1988. Early in the mornings and in the shadows of evening, my wife, Wendy Singer, and I walk our golden retriever through the streets of lovely, forever-transitional Mt. Pleasant, just up the slope from the National Zoo. We’ve moved to Washington, D.C., from Charlottesville while she finishes her doctorate on India’s Freedom Movement. I’ve a fine editing job, and I write fiction. My old friend John Ward calls from Kenyon. How might I feel about a stint as writer in residence?
Only a year, Wendy and I tell ourselves—a delightful lark in the Midwest.
During that lark, however, the editor of the Review, Terry Hummer, decamps for Middlebury College. I stay on as acting editor. Among my first duties is to organize the Kenyon Review 50th-anniversary festivities.

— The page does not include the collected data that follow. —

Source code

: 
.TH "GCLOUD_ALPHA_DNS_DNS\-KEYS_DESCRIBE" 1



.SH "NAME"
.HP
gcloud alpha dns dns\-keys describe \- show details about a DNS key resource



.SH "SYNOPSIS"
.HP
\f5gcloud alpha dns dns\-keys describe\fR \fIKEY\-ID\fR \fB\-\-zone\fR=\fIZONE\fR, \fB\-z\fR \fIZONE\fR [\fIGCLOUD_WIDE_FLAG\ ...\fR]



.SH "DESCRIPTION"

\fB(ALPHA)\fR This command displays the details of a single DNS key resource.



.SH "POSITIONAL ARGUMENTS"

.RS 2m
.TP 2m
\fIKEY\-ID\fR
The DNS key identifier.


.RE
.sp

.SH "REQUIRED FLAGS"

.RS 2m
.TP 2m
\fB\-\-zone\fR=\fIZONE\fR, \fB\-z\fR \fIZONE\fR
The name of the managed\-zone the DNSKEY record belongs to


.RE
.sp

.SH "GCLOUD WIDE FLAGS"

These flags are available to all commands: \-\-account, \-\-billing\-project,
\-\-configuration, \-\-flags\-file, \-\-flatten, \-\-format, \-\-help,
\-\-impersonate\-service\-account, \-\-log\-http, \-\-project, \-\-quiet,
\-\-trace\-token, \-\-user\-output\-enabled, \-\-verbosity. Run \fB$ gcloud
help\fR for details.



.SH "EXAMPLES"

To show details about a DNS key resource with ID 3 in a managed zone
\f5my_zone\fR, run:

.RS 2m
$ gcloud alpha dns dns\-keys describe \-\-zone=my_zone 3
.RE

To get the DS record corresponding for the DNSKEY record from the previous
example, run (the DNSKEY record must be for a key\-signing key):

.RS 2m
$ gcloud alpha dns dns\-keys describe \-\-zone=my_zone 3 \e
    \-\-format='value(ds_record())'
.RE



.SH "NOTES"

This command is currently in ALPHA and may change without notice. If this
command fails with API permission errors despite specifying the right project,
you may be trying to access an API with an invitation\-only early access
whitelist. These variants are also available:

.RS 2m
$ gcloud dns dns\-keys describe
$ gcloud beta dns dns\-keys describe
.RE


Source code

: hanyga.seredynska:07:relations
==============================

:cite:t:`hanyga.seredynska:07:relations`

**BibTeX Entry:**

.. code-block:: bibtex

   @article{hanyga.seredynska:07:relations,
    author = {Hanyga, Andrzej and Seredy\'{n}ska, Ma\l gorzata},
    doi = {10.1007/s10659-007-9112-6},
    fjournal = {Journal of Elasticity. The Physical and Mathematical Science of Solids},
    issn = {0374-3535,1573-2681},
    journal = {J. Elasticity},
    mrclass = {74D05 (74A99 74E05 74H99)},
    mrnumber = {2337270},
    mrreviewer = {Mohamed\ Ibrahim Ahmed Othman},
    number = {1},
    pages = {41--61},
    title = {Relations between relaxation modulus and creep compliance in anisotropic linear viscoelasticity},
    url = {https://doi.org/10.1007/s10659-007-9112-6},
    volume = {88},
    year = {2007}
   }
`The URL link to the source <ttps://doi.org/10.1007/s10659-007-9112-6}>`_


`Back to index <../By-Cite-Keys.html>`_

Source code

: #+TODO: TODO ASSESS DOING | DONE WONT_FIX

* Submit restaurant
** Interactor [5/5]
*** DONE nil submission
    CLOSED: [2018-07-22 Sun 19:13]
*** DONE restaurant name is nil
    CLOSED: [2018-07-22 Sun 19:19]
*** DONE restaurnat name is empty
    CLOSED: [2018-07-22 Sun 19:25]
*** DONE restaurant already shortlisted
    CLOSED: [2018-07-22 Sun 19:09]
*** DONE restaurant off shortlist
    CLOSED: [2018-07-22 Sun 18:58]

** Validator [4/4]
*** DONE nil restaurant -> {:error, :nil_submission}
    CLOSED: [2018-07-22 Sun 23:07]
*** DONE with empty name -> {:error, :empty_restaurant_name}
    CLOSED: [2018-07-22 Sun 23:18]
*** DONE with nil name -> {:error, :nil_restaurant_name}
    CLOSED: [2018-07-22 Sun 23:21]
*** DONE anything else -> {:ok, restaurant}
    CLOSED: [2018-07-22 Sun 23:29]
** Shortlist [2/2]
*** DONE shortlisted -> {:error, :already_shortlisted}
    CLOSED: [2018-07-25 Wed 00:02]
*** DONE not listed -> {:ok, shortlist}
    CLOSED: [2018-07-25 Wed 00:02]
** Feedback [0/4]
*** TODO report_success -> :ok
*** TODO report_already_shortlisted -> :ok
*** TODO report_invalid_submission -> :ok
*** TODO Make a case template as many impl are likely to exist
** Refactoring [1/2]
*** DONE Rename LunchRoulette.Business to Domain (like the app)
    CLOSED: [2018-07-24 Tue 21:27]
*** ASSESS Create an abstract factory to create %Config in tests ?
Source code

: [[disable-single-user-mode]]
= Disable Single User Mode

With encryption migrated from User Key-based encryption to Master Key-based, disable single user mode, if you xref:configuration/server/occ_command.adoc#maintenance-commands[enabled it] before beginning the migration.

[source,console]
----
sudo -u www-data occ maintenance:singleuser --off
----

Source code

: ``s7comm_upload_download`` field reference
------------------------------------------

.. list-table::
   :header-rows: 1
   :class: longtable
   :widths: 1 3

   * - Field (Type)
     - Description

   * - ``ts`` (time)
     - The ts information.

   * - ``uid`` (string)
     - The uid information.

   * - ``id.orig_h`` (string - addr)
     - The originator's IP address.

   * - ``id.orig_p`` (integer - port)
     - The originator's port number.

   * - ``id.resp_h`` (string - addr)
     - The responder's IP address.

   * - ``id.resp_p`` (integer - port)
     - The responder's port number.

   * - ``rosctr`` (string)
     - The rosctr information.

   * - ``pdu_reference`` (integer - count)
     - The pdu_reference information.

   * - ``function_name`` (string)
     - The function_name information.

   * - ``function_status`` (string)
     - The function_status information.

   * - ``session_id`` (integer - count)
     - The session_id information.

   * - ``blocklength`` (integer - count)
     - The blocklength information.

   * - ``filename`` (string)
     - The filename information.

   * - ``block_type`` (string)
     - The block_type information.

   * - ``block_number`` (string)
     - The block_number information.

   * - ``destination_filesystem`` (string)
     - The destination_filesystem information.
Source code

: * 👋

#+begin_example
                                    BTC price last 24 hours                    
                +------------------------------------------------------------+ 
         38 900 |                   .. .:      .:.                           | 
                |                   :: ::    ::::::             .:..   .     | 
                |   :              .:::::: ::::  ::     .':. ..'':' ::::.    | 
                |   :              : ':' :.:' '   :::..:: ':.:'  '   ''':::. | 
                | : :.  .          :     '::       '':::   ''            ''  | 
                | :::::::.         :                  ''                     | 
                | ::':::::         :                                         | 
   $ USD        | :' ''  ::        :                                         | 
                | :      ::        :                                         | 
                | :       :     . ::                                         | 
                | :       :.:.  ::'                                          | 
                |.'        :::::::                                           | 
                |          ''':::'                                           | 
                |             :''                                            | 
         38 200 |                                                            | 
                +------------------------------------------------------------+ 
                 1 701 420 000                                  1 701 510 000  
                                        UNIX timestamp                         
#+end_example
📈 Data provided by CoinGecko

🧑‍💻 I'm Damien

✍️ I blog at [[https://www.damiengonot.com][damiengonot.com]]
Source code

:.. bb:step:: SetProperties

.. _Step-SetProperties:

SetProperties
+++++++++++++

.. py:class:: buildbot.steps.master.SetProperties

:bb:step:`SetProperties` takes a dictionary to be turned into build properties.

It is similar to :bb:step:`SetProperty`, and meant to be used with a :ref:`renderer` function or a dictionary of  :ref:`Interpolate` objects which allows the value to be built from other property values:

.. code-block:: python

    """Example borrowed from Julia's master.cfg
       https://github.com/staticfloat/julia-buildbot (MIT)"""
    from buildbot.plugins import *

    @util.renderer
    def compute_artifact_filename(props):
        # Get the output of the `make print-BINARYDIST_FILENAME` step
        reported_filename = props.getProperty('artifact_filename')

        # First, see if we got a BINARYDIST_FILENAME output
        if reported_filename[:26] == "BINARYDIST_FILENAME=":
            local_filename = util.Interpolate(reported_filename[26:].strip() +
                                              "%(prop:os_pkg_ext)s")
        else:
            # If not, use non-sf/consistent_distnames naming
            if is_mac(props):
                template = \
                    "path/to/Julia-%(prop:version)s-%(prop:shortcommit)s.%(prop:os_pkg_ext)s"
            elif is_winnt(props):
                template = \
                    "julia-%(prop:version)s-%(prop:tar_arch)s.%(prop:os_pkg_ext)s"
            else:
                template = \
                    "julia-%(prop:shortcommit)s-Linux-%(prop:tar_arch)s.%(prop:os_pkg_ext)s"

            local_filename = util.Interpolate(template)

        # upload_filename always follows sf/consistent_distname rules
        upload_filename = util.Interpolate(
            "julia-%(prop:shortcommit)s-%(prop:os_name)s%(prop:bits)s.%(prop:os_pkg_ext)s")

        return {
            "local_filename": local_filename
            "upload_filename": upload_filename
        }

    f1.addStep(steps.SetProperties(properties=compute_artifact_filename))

2014. My happy task now is to celebrate the journal’s 75th anniversary. Yes, I’m proud of the journal today, its financial health, its bright future, its crack staff. Excited, too, about a new design and bimonthly format we’ll be introducing this winter. Readers worldwide—hundreds of thousands—enjoy the stories and poems, the reviews and interviews, even the podcasts we now offer online.
But it’s our student volunteers who truly light my eyes. Launched in 1994 when my principal charge as new editor was to bring the Review “back to the Hill,” the Kenyon Review Associates now number fifty and are the sinews of our vibrant community. Will they carry away their own versions of literary memories and traditions that have become such a profound part of Kenyon’s identity and have so thoroughly braided my own? That’s my dream.